What needs to be done ->
With pictures removed, the data below should be returned exactly.
Source material below:
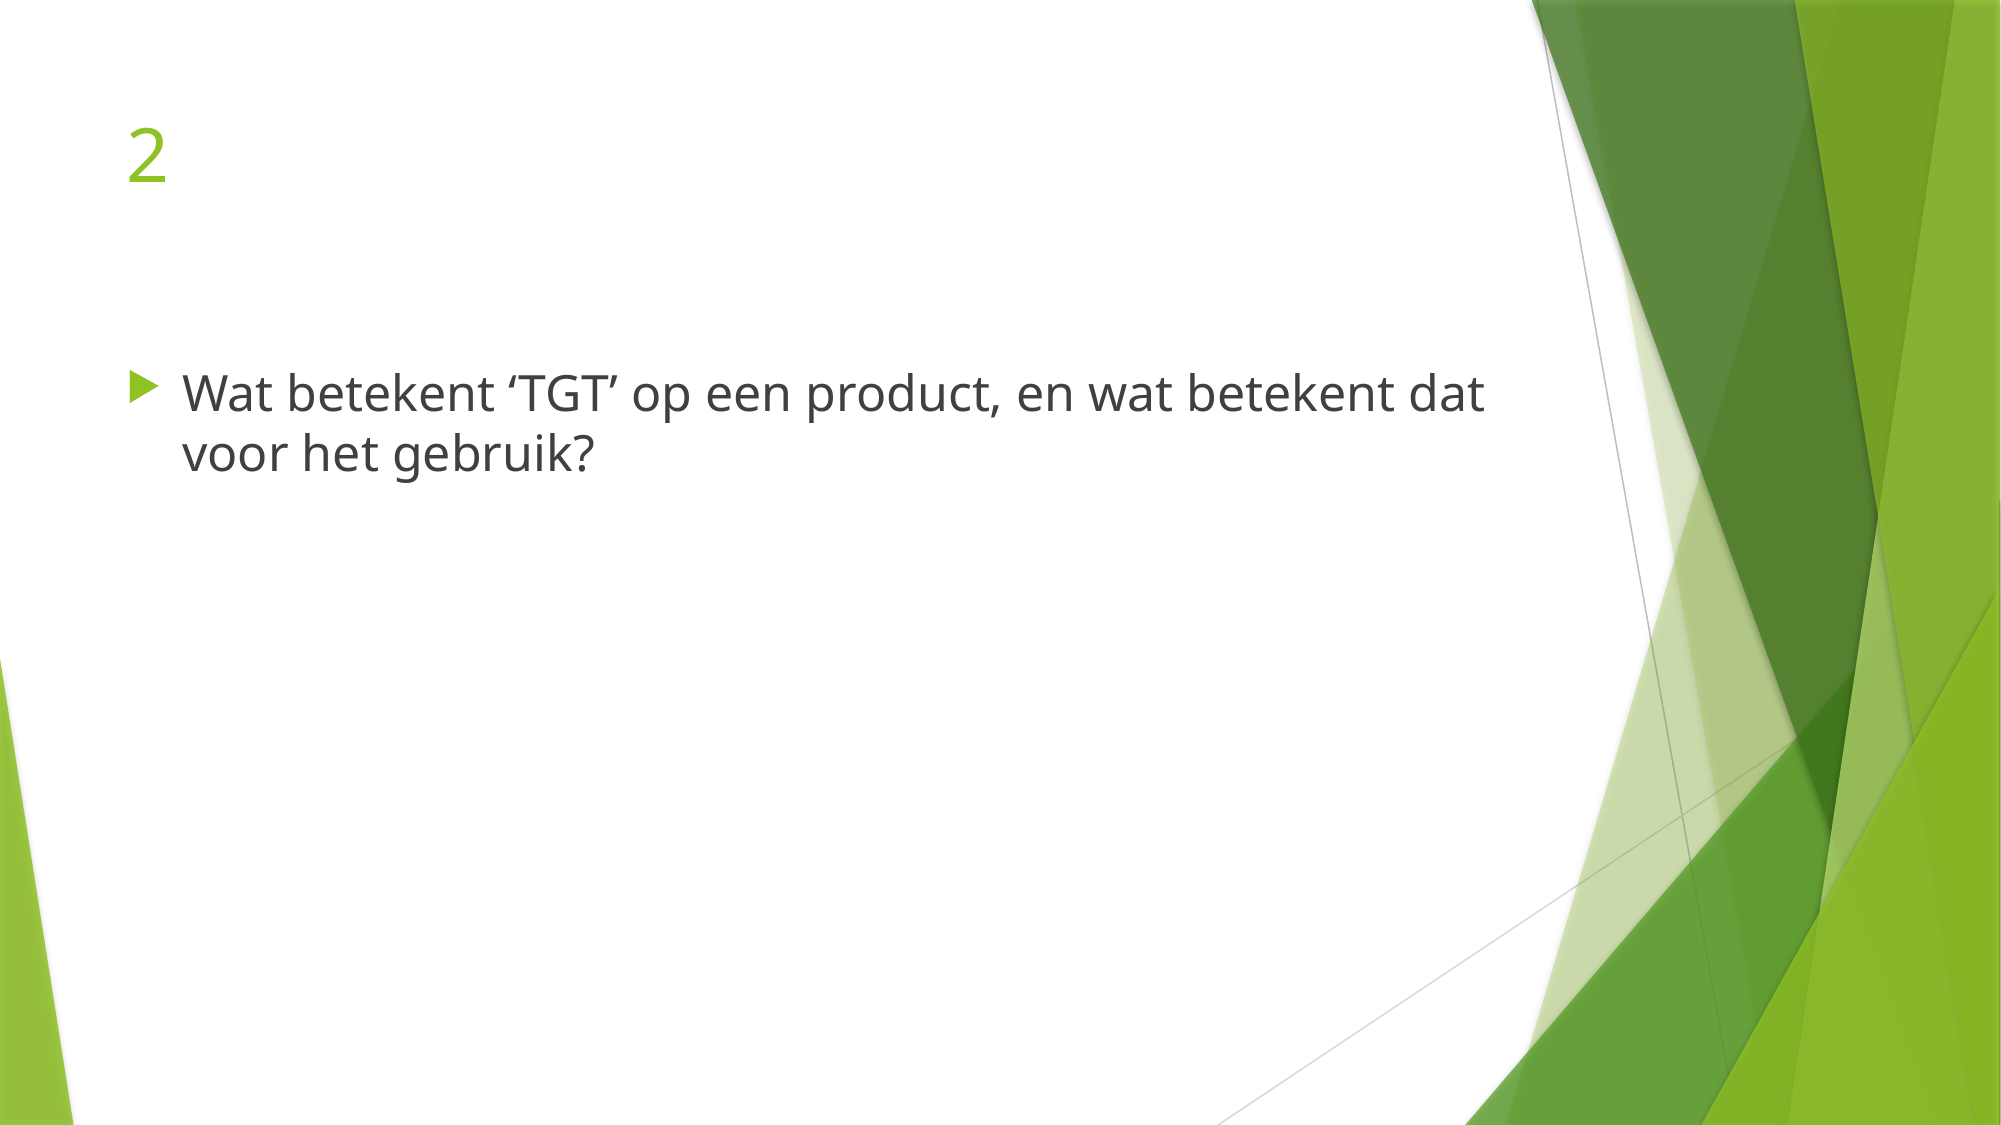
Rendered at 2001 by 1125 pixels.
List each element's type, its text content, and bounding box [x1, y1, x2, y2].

list Wat betekent ‘TGT’ op een product, en wat betekent dat voor het gebruik? [111, 354, 1522, 992]
title 2 [111, 99, 1522, 317]
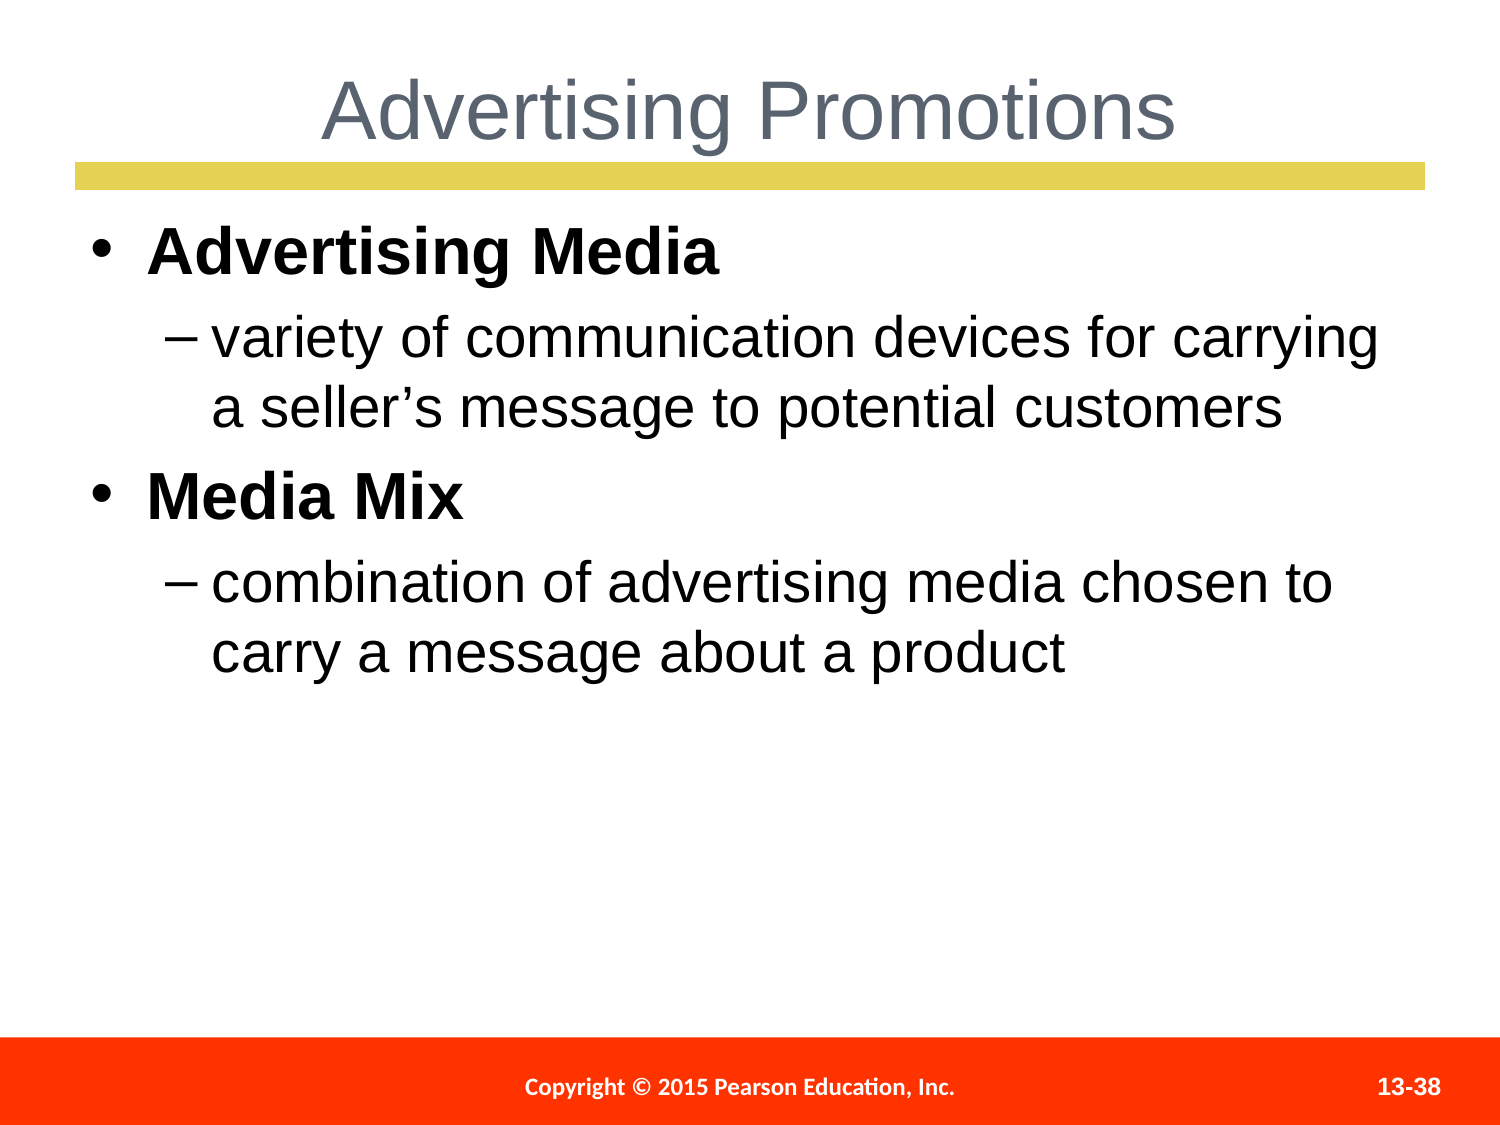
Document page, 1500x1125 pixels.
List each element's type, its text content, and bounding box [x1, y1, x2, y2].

list Advertising Media variety of communication devices for carrying a seller’s message to potential customers Media Mix combination of advertising media chosen to carry a message about a product [74, 199, 1426, 1006]
title Advertising Promotions [74, 12, 1426, 199]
End of Source material.
Answer below ->
Rendered at 2001 by 1125 pixels.
List each element's type, its text content, and bounding box [x1, y1, x2, y2].

list Wat betekent ‘TGT’ op een product, en wat betekent dat voor het gebruik? [111, 354, 1522, 992]
title 2 [111, 99, 1522, 317]
Document page, 1500x1125 pixels.
List each element's type, its text content, and bounding box [x1, y1, x2, y2].

list Advertising Media variety of communication devices for carrying a seller’s message to potential customers Media Mix combination of advertising media chosen to carry a message about a product [74, 199, 1426, 1006]
title Advertising Promotions [74, 12, 1426, 199]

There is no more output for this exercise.